The spike in cases comes as public health officials in Ontario announced the province has officially entered its seventh wave, driven this time by the Omicron BA.5 subvariant.
“Sadly yes, we’re in another wave,” Dr. Kieran Moore, the province’s chief medical officer, told CBC News on Wednesday after Ontario’s COVID-19 science advisory table pointed to exponential growth in most public health units.
Douglas said a number of factors are at work that would explain the rise in remote communities in northwestern Ontario.
“The regional chiefs rescinded the regional lockdown several weeks ago,” he said. “Travel is now reopened, and we have members of the community, rightfully so, travelling, getting their business done and coming back to the community.
“Unfortunately, individuals would have gotten COVID and then be coming back,” Douglas said, adding that post-travel screening and quarantine policies are still in effect.
Still, Douglas said, the case numbers are rising due to variants and waning immunity from vaccines.
“Even though the fourth dose has been available for community members for quite some time, the actual fourth-dose coverage is not where we would like it to be in comparison to … the second-dose coverage,” he said. “So there are multiple factors that have led to the uptake in some of our communities, and we expected to see a little bit of a surge after the communities would have opened up a bit.”
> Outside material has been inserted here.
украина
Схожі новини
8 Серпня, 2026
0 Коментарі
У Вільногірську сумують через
Other measures remain in place, including a recommendation to wear masks indoors and social distancing. Antiviral treatments are also available in communities for high-risk individuals, Douglas said.
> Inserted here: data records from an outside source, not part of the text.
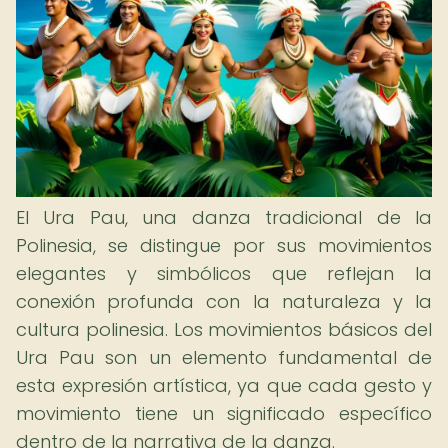
El Ura Pau, una danza tradicional de la
Polinesia, se distingue por sus movimientos
elegantes y simbólicos que reflejan la
conexión profunda con la naturaleza y la
cultura polinesia. Los movimientos básicos del
Ura Pau son un elemento fundamental de
esta expresión artística, ya que cada gesto y
movimiento tiene un significado específico
dentro de la narrativa de la danza.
However, that’s being offset by a lack of health-care providers, which is a particular problem in communities with high case counts.
“In terms of the services that would be provided at the nursing station, that could come down to just the emergency services and urgent services,” Douglas said. “Some services may fall along the wayside. But thankfully we have not heard of any nursing station closed at this time.”
Surge hasn’t materialized in Thunder Bay — yet
In the Thunder Bay area, meanwhile, there were 88 confirmed cases of the virus, according to Thursday morning’s update from the Thunder Bay District Health Unit. Of those, 22 were in hospital and four in the intensive-care unit.
Dr. Janet DeMille, Thunder Bay’s medical officer of health, said Thursday she doesn’t expect Ontario to issue any further mask mandates, unless a new variant suddenly appears.
But masking recommendations will likely remain in place, DeMille said.
“We do have a lot of measures that are in place, and it’s sort of those layers of protection,” DeMille said. “One example that I’m thinking of is, we are doing a lot of work with various congregate living settings around infection prevention and control measures.
“Certainly, I still encourage people to wear a mask when they’re in indoor public spaces. I’m reviewing stuff around … indoor ventilation, just because that can really help without actually expecting people to do any anything like a mask.”
DeMille said moving forward will involve finding the right balance and adjusting anti-COVID measures as needed, based on what’s happening with the virus itself.
For example, DeMille said, there have been cases of variant BA.5 confirmed in the region: two of 34 samples analyzed during the week of June 5 to 11 were confirmed to be that variant.
DeMille said she expects more cases of BA.5 to show up in the area, as it seems to be “more transmissible” than previous variants.
“As far as I’ve seen, it’s very similar symptoms. So the usual fever, chills, potentially cough, sore throat kind of thing and fatigue, and muscle aches and pains.
“I don’t see evidence that it is actually more severe than BA.1 or BA.2,” DeMille said. “There are still going to be people that will be hospitalized.
“I do expect with a wave that the hospitalization numbers would go up, still some people that will likely require ICU,” she said. “But it does not seem to be worse than being one or two — at least what we know right now.”